Work from Home: Excuses, Excuses

Just how badly do you want this? What’s holding you back? People present all kinds of excuses for why they shouldn’t start a home-based business. Fear is the most common. Fear of failure, fear of financial insecurity, fear of responsibility, and fear of change are the most frequently stated. Let’s look at these for a moment and see if they apply to you.

Fear of Failure: Most of us fear failure. It’s natural. Who wants to fail at anything? Besides, if you don’t try, you can’t fail, and you will not have to deal with those negative emotions. Successful entrepreneurs see failure as an opportunity. They believe that there is no such thing as failure, only lessons. You need to be able to learn from your past failures, or as I call them, “tries.” I consider it this way: “I tried it; it didn’t work, so I’ll try something else.” I give failure no power. One of our favorite clichés is, “I would rather regret something I did over something I didn’t do.”

You should learn valuable lessons from each of your mistakes. What did you do wrong that could be corrected next time? Never dwell on your mistakes. Solve the problem and plan a new course of action.

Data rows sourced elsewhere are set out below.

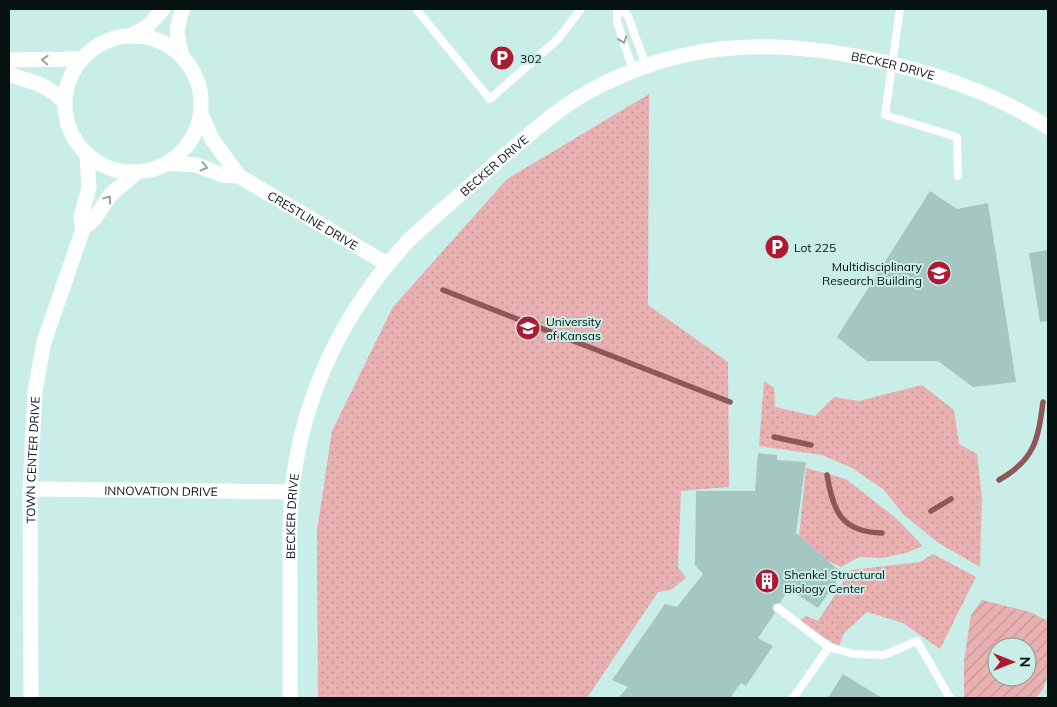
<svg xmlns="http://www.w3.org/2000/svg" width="1057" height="707" viewBox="0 0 1057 707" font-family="Mulish,sans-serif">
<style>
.grass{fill:url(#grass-dots)}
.garden{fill:url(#garden-furrows);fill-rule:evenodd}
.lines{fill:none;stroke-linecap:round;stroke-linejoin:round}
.stream{stroke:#8e5859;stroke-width:5.5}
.building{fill:#a4c7c2}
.service{stroke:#fff;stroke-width:8}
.minor{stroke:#fff;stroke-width:15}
.oneway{stroke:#9ba09f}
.labels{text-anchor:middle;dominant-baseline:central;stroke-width:4;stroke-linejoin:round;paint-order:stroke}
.poi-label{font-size:12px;fill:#051210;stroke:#c9eee8;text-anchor:start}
.street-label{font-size:12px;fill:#051210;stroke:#c9eee8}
</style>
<defs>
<pattern id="grass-dots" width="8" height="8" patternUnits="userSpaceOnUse" patternTransform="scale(1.25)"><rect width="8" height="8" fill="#e8b0b0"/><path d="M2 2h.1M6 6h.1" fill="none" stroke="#c69696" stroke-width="1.8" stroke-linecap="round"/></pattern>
<pattern id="garden-furrows" width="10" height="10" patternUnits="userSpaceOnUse" patternTransform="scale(1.25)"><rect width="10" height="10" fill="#e8b0b0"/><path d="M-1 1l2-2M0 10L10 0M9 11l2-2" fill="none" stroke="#c69696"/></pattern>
</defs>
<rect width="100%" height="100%" fill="#c9eee8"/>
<path class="grass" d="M 649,94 L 648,305 L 728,362 L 729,487 L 681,491 L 678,567 L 686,578 L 671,590 L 658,592 L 587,698 L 318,698 L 317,531 L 332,431 L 393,307 L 507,179 Z
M 764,381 L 774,388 L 775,407 L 815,416 L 834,397 L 859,401 L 922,385 L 954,410 L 959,444 L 977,454 L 982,498 L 980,567 L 937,542 L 903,514 L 883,489 L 852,468 L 822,455 L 759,446 Z
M 806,468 L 846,479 L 897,519 L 923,546 L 906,553 L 883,558 L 859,557 L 841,567 L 798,546 Z
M 933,554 L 976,577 L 940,649 L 903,623 L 867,612 L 844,633 L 839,646 L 797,622 L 806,616 L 818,621 L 851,570 L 920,562 Z"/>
<path class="garden" d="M 982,600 L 1030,612 L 1048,621 C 1048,646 1055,680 1036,698 L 964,698 L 964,662 L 971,615 ZM 997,647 L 1027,647 L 1027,677 L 997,677 Z"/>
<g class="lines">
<path class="stream" d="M 443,290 L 730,402
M 774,437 L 811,445
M 827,475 C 833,511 841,532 882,533
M 999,480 C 1034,460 1038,441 1043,402
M 931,511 L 951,499"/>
</g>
<path class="building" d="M 930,191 L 957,209 L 988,203 L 1016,382 L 973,387 L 938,361 L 867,361 L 837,337 Z
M 1048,250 L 1048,321 L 1040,322 L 1029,253 Z
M 758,453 L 777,455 L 777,460 L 806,462 L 796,533 L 842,573 L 818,608 L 789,589 L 780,603 L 774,604 L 772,608 L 775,613 L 758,638 L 773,646 L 746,686 L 741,683 L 730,698 L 618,698 L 628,687 L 612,680 L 665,604 L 677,607 L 703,574 L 695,565 L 696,491 L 755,491 Z
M 843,674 L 882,698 L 828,698 Z"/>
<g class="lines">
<path class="service" d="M 416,9 L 490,99 L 558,39 L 581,9
M 617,9 L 617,22 L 633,70
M 621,9 L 628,16 L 646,66
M 900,9 L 885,115 L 957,137 L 958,176
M 778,608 L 829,647 L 793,698
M 829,647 L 854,654 L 884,655 L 917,641 L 950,698"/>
<g class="minor">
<path d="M 132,35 L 147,27 L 163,9"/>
<circle cx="133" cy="104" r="68"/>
<path d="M 182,56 C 177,38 175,27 183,9"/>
<path d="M 9,60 L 81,59"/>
<path d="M 9,74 C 35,84 42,81 65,102"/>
<path d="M 201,114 L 212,139 L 239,176"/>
<path id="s1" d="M 168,163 L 196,165 L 223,175 L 239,176 L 387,264"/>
<path d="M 83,229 L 95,218 L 111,194 L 136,173"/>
<path id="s2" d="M 30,489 L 292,492"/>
<path id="s3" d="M 31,698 L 30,489 L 35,391 L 44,342 L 83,229 L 81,216 L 89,188 L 87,155"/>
<path id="s4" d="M 290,698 C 290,657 290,615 290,573 C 290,539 289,502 295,468 C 309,382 349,305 408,241 C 437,214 468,188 498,161 C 527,137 555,110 588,92 C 680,41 768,38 870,59 C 934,72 992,92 1048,127"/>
</g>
</g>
<defs><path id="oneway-chevron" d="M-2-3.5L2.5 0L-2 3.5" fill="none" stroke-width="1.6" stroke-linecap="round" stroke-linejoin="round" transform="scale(1.25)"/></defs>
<g class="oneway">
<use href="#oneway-chevron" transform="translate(623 40) rotate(71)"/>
<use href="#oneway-chevron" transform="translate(45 60) rotate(-177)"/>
<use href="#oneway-chevron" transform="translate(204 167) rotate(14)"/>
<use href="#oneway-chevron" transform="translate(108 199) rotate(-53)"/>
</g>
<defs>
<symbol id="parking-disc" viewBox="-11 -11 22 22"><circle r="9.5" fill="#ae1934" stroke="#c9eee8"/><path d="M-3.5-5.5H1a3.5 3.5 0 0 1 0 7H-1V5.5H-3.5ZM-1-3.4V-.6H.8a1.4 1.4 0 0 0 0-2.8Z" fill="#fff"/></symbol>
<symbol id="university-disc" viewBox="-11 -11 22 22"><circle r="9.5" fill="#ae1934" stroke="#c9eee8"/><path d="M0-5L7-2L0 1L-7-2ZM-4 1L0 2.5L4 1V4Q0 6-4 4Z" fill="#fff"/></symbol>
<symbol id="building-disc" viewBox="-11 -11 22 22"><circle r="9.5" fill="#ae1934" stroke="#c9eee8"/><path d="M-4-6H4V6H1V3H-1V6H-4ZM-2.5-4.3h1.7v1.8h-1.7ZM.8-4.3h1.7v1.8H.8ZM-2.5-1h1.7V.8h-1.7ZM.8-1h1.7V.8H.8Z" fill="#fff"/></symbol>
</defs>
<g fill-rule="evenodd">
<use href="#parking-disc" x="488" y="44" width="28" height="28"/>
<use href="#parking-disc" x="763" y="233" width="28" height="28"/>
<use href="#university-disc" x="925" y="259" width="28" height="28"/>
<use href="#university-disc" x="514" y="314" width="28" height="28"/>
<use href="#building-disc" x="753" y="567" width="28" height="28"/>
</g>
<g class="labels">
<g class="poi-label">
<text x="520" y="58">302</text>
<text x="794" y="247">Lot 225</text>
<text x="922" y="266" text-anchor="end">Multidisciplinary<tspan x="922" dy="14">Research Building</tspan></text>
<text x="546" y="321">University<tspan x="546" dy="14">of Kansas</tspan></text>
<text x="784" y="574">Shenkel Structural<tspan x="784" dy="14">Biology Center</tspan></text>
</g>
<g class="street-label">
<text stroke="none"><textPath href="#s4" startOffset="1036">BECKER DRIVE</textPath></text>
<text stroke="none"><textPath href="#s4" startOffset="602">BECKER DRIVE</textPath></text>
<text stroke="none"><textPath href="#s1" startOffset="159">CRESTLINE DRIVE</textPath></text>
<text stroke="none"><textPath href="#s3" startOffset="238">TOWN CENTER DRIVE</textPath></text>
<text stroke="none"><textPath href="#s2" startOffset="131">INNOVATION DRIVE</textPath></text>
<text stroke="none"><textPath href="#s4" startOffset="182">BECKER DRIVE</textPath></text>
</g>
</g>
<rect width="1057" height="707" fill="none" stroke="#051210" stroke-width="20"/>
<g transform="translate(1012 662) rotate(90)"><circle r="24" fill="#c9eee8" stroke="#7b9692"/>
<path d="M0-4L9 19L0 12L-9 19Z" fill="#ae1934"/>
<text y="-8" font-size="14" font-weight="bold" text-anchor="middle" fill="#051210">N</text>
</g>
</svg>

You can also prevent the risk of failure by being aware of why most home-based or small businesses fail and then guard against these things. The following are several reasons many businesses fail:

1. Lack of enthusiasm, motivation, dedication and drive
2. Lack of self-confidence
3. Lack of knowledge and expertise
4. Lack of management skills necessary to run a successful business
5. Lack of providing clients with quality and professional services
6. Lack of a professional attitude
7. Lack of a market for services

Remember that success takes time. Very few businesses are overnight successes. It takes work, rethinking of ideas and carrying out your plans. Think of success as a marathon, not a sprint.

Fear of Financial Insecurity: This is a valid concern for those leaving the security of a full-time job with a regular paycheck every week. There is no guarantee that every week you will make a certain amount of money. However, you can take steps that will enable you to make it through the slow times until your business is up and running. Don’t let your paycheck addiction seriously interfere with your dream of entrepreneurship. Keep in mind that you could be downsized, fired, laid off, let go, given the pink slip (you get my point) tomorrow, so take control of your future now!

Have two or three months of money in reserve to help you through the first few months. This alleviates the stress of having to make money NOW! Many start this business on a part-time basis and continue working their full-time jobs to keep money coming in and to build their client base.

However, lack of savings shouldn’t stop you from starting a business. After being in business for 20 years and seeing so many businesses succeed, I know many who have made it without this extra money.

Fear of Responsibility: Many are frightened by the role of sole responsibility. They like the option of going to someone else when a crisis hits and having that person solve the problem. With everything falling on their shoulders, they fear they can’t handle the stress. Advance planning is the key here. When you start your business, have a good back-up plan in effect. Then when a crisis hits, you immediately know what to do. After the first few crisis situations, you learn to remain calm and solve problems with little effort.